Prize snubs

Awards - Graham Bendel on the elite club too cool to turn up on the night

When Gorillaz, the cartoon band fronted by Damon Albarn, pulled out of this year's Mercury Music Awards, they instantly became accepted by a particularly exclusive club: the Snub Club, let's call it.

They were in good company. In 1960, Tony Benn refused to take a hereditary seat in the House of Lords. John Lennon, protesting at Britain's involvement with Vietnam, returned his MBE to the Queen. And Jean-Paul Sartre, who had already formed an expensive habit of turning down prizes and awards, declined the Nobel Prize in 1964.

Notable members of the Snub Club have included many a film star. George C Scott famously stayed at home and watched a hockey game instead of collecting his Oscar for Patton in 1971. He likened the awards to a "two-hour meat parade". Not to be outdone by Scott, in 1973, Marlon Brando was the next up to "diss" the Academy. In a trademark "sizeable" gesture, Brando sent a Native American girl named Sacheen Littlefeather, dressed in a deerskin, to refuse his award for him - and to demonstrate his disdain for an industry that dared to portray her people in such a bad light. This was perhaps one of the most eloquent things the actor had ever done (even since taking those large wads of cotton wool from his mouth).

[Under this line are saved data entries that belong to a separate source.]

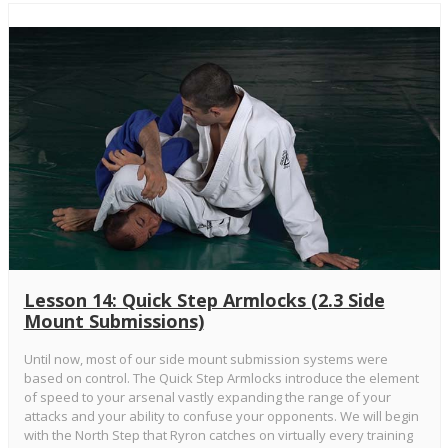
Lesson 14: Quick Step Armlocks (2.3 Side
Mount Submissions)
Until now, most of our side mount submission systems were
based on control. The Quick Step Armlocks introduce the element
of speed to your arsenal vastly expanding the range of your
attacks and your ability to confuse your opponents. We will begin
with the North Step that Ryron catches on virtually every training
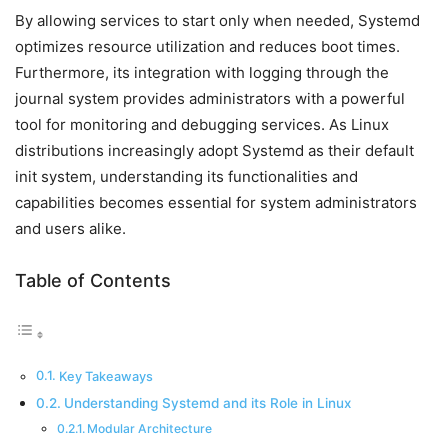
By allowing services to start only when needed, Systemd
optimizes resource utilization and reduces boot times.
Furthermore, its integration with logging through the
journal system provides administrators with a powerful
tool for monitoring and debugging services. As Linux
distributions increasingly adopt Systemd as their default
init system, understanding its functionalities and
capabilities becomes essential for system administrators
and users alike.
Table of Contents
Key Takeaways
Understanding Systemd and its Role in Linux
Modular Architecture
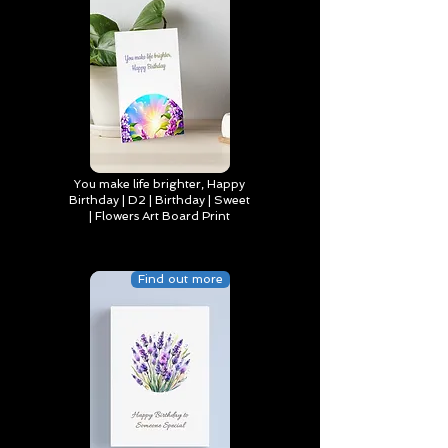
You make life brighter, Happy
Birthday | D2 | Birthday | Sweet
| Flowers Art Board Print
Find out more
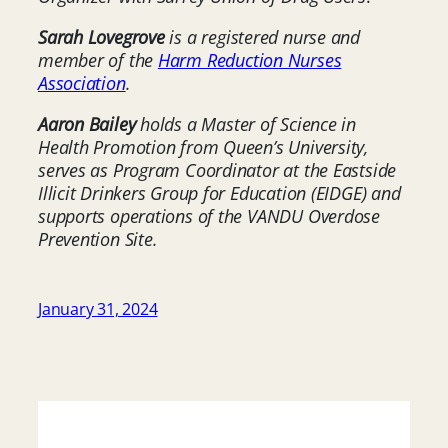
Sarah Lovegrove
is a registered nurse and
member of the
Harm Reduction Nurses
Association
.
Aaron Bailey
holds a Master of Science in
Health Promotion from Queen’s University,
serves as Program Coordinator at the Eastside
Illicit Drinkers Group for Education (EIDGE) and
supports operations of the VANDU Overdose
Prevention Site.
January 31, 2024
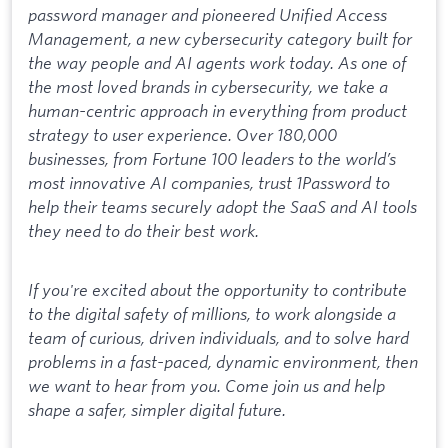
password manager and pioneered Unified Access
Management, a new cybersecurity category built for
the way people and AI agents work today. As one of
the most loved brands in cybersecurity, we take a
human-centric approach in everything from product
strategy to user experience. Over 180,000
businesses, from Fortune 100 leaders to the world’s
most innovative AI companies, trust 1Password to
help their teams securely adopt the SaaS and AI tools
they need to do their best work.
If you're excited about the opportunity to contribute
to the digital safety of millions, to work alongside a
team of curious, driven individuals, and to solve hard
problems in a fast-paced, dynamic environment, then
we want to hear from you. Come join us and help
shape a safer, simpler digital future.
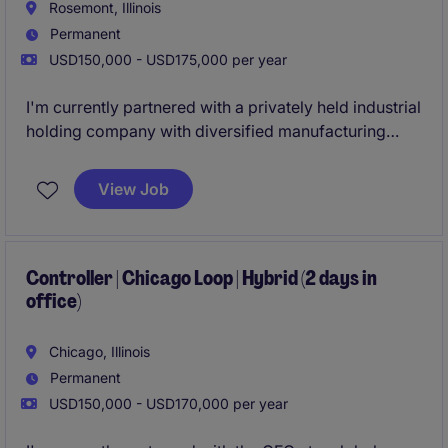
Rosemont, Illinois
Permanent
USD150,000 - USD175,000 per year
I'm currently partnered with a privately held industrial
holding company with diversified manufacturing
operations based in Rosemont, IL. As the
organization continues to grow, they are looking to
View Job
add a Controller to their team.
Controller | Chicago Loop | Hybrid (2 days in
office)
Chicago, Illinois
Permanent
USD150,000 - USD170,000 per year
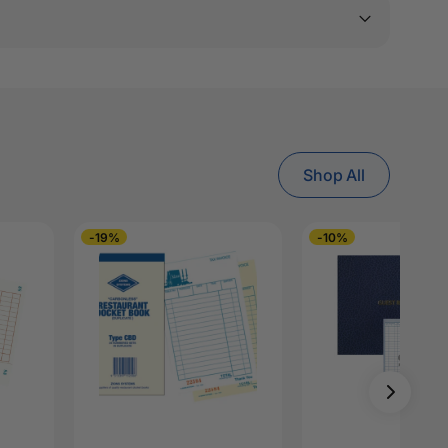
Shop All
-19%
-10%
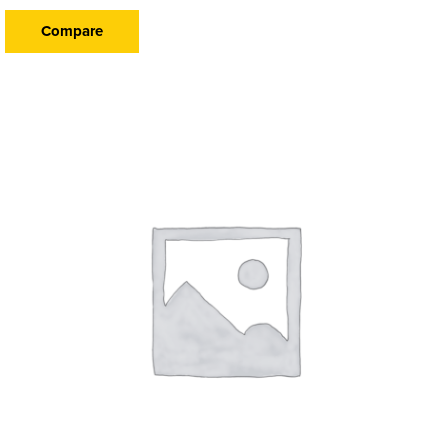
Compare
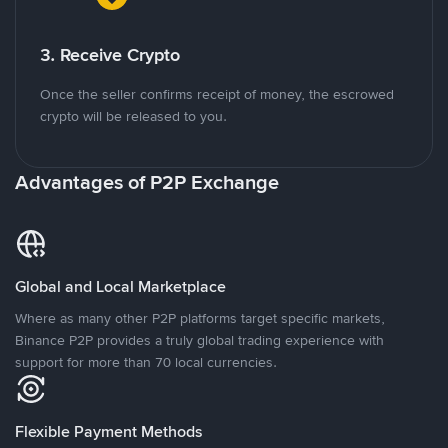
3. Receive Crypto
Once the seller confirms receipt of money, the escrowed
crypto will be released to you.
Advantages of P2P Exchange
Global and Local Marketplace
Where as many other P2P platforms target specific markets,
Binance P2P provides a truly global trading experience with
support for more than 70 local currencies.
Flexible Payment Methods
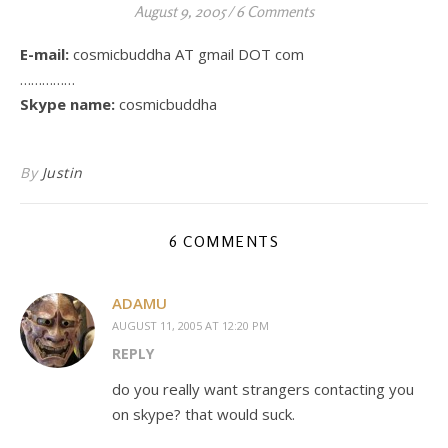
August 9, 2005
/
6 Comments
E-mail:
cosmicbuddha AT gmail DOT com
……………
Skype name:
cosmicbuddha
By
Justin
6 COMMENTS
ADAMU
AUGUST 11, 2005 AT 12:20 PM
REPLY
do you really want strangers contacting you
on skype? that would suck.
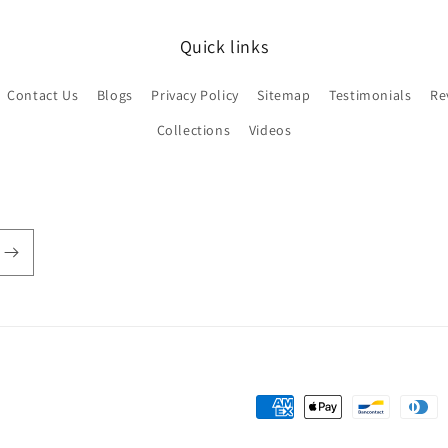
Quick links
Contact Us
Blogs
Privacy Policy
Sitemap
Testimonials
Re
Collections
Videos
Payment
methods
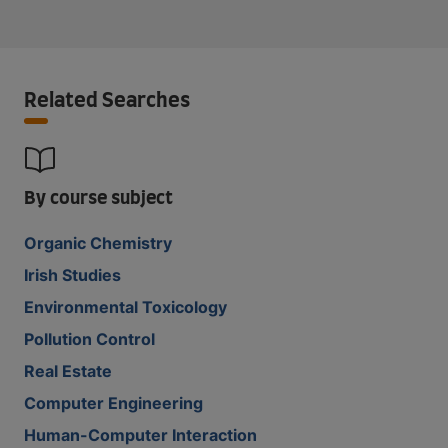
Related Searches
By course subject
Organic Chemistry
Irish Studies
Environmental Toxicology
Pollution Control
Real Estate
Computer Engineering
Human-Computer Interaction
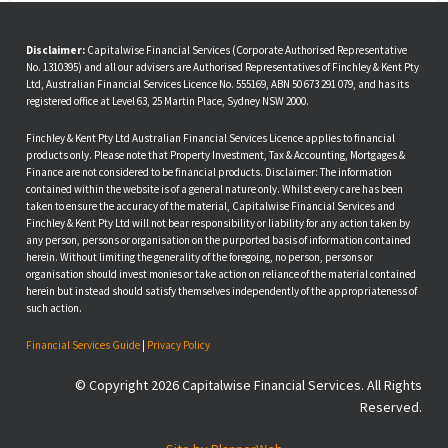
Disclaimer:
Capitalwise Financial Services (Corporate Authorised Representative
No. 1310395) and all our advisers are Authorised Representatives of Finchley & Kent Pty
Ltd, Australian Financial Services Licence No. 555169, ABN 50 673 291 079, and has its
registered office at Level 63, 25 Martin Place, Sydney NSW 2000.
Finchley & Kent Pty Ltd Australian Financial Services Licence applies to financial
products only. Please note that Property Investment, Tax & Accounting, Mortgages &
Finance are not considered to be financial products. Disclaimer: The information
contained within the website is of a general nature only. Whilst every care has been
taken to ensure the accuracy of the material, Capitalwise Financial Services and
Finchley & Kent Pty Ltd will not bear responsibility or liability for any action taken by
any person, persons or organisation on the purported basis of information contained
herein. Without limiting the generality of the foregoing, no person, persons or
organisation should invest monies or take action on reliance of the material contained
herein but instead should satisfy themselves independently of the appropriateness of
such action.
Financial Services Guide
|
Privacy Policy
© Copyright 2026 Capitalwise Financial Services. All Rights
Reserved.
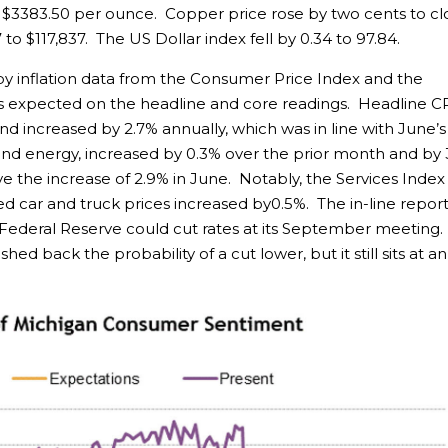
at $3383.50 per ounce. Copper price rose by two cents to cl
 to $117,837. The US Dollar index fell by 0.34 to 97.84.
y inflation data from the Consumer Price Index and the
s expected on the headline and core readings. Headline C
d increased by 2.7% annually, which was in line with June’s
nd energy, increased by 0.3% over the prior month and by 
e the increase of 2.9% in June. Notably, the Services Index
d car and truck prices increased by0.5%. The in-line repor
 Federal Reserve could cut rates at its September meeting.
 back the probability of a cut lower, but it still sits at an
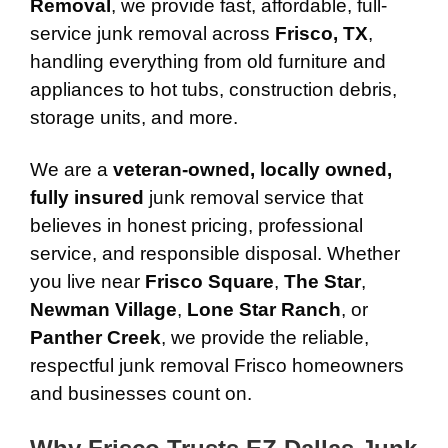
Removal
, we provide fast, affordable, full-
service junk removal across
Frisco, TX
,
handling everything from old furniture and
appliances to hot tubs, construction debris,
storage units, and more.
We are a
veteran-owned, locally owned,
fully insured
junk removal service that
believes in honest pricing, professional
service, and responsible disposal. Whether
you live near
Frisco Square
,
The Star
,
Newman Village
,
Lone Star Ranch
, or
Panther Creek
, we provide the reliable,
respectful junk removal Frisco homeowners
and businesses count on.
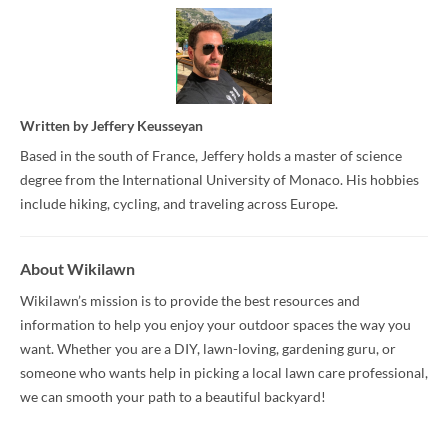
Written by
Jeffery Keusseyan
Based in the south of France, Jeffery holds a master of science
degree from the International University of Monaco. His hobbies
include hiking, cycling, and traveling across Europe.
About Wikilawn
Wikilawn’s mission is to provide the best resources and
information to help you enjoy your outdoor spaces the way you
want. Whether you are a DIY, lawn-loving, gardening guru, or
someone who wants help in picking a local lawn care professional,
we can smooth your path to a beautiful backyard!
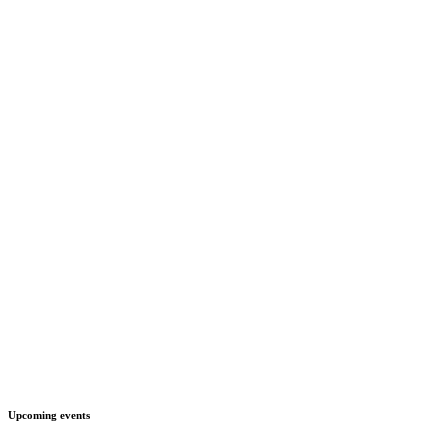
Upcoming events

Woody Allen was another offender. When Annie Hall won an Oscar, there was no one to walk up to the podium. Allen was happily jazzing away, playing his clarinet down at Michael's Pub in New York. At the 1976 Academy Awards, Warren Beatty turned to camera and thanked viewers for "watching us congratulate ourselves". The vogue of award ceremony backlash was well under way.

Dustin Hoffman, someone who once described the Oscars as "obscene, dirty and grotesque, no better than a beauty contest" took to not showing up. His moral standpoint shifted somewhat after he received the 1979 Best Actor award for Kramer versus Kramer, on which occasion he made an appropriately smug speech. This only goes to prove that most snubs are not entirely selfless acts, and often they conceal a hidden agenda.

The scriptwriter Robert Towne, utterly peeved by the director Hugh Hudson's intervention in his precious screenplay for Greystoke: the legend of Tarzan, substituted his name on the credits with that of his dog. Subsequently, his dog became the first canine to be nominated by the Academy for best screenplay. However, it was uncertain whether Towne was actually snubbing his dog, the Oscars or Hudson.

In Britain, the snubbing of awards is less common, which is why Gorillaz have grabbed so much attention. People are less inclined to be "dramatic" this side of the pond. But let's pray that artists continue to snub the establishment - if not to make a statement or to use the awards ceremonies as a convenient political platform, at least to forestall us hearing yet another Tom Hanks or Gwyneth Paltrow acceptance speech, ever, ever again.